Exercise goal - In the listing that follows, the lines starting at the one containing "No answer | 3" and ending at the one containing "5.2. Technological Dimension of Knowledge" are to be returned exactly, both boundary lines included, and no others.

Entries supplied -
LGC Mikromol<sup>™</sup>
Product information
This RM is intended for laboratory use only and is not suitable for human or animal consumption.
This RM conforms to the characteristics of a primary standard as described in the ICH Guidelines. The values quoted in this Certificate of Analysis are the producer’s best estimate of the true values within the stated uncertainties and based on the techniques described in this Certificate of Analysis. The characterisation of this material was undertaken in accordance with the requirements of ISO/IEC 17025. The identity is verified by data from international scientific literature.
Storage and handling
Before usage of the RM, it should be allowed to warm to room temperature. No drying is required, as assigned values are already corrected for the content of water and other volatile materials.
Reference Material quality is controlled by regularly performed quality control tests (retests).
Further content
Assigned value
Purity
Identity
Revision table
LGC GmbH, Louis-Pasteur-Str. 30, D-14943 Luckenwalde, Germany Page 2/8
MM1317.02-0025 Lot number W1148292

--

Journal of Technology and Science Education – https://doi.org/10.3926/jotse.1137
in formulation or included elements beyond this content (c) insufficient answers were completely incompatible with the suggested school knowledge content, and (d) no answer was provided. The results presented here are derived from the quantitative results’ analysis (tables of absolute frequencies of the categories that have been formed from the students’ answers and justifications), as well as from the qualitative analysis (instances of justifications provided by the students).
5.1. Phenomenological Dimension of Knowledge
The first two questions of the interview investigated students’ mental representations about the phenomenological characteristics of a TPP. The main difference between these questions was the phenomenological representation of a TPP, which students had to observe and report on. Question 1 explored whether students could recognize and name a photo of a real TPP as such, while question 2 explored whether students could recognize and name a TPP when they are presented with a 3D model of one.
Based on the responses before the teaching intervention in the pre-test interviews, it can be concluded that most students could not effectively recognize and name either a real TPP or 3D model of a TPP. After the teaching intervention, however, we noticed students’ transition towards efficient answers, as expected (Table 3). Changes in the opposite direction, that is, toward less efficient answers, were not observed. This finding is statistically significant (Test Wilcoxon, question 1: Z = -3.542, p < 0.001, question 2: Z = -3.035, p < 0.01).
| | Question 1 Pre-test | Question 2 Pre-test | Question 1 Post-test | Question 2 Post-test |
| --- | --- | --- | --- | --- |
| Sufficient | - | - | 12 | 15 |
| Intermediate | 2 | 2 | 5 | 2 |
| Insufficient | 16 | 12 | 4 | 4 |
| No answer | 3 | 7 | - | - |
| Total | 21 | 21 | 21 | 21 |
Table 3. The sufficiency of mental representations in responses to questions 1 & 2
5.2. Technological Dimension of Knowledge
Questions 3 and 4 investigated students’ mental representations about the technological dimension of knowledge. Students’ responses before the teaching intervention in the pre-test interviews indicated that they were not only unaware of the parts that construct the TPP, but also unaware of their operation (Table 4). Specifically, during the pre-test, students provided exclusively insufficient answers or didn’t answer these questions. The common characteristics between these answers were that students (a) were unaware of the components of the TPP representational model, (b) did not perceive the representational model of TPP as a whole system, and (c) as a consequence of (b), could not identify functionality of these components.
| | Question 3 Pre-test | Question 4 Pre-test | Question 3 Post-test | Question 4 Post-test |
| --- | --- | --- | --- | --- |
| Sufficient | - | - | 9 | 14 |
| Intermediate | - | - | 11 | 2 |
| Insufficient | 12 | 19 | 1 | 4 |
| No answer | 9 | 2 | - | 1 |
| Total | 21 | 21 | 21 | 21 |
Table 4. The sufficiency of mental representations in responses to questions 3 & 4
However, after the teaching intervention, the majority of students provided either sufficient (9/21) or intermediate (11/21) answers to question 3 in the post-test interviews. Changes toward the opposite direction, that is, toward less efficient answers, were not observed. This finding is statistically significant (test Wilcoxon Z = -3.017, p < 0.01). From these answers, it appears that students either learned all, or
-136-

Result -
| No answer | 3 | 7 | - | - |
| Total | 21 | 21 | 21 | 21 |
Table 3. The sufficiency of mental representations in responses to questions 1 & 2
5.2. Technological Dimension of Knowledge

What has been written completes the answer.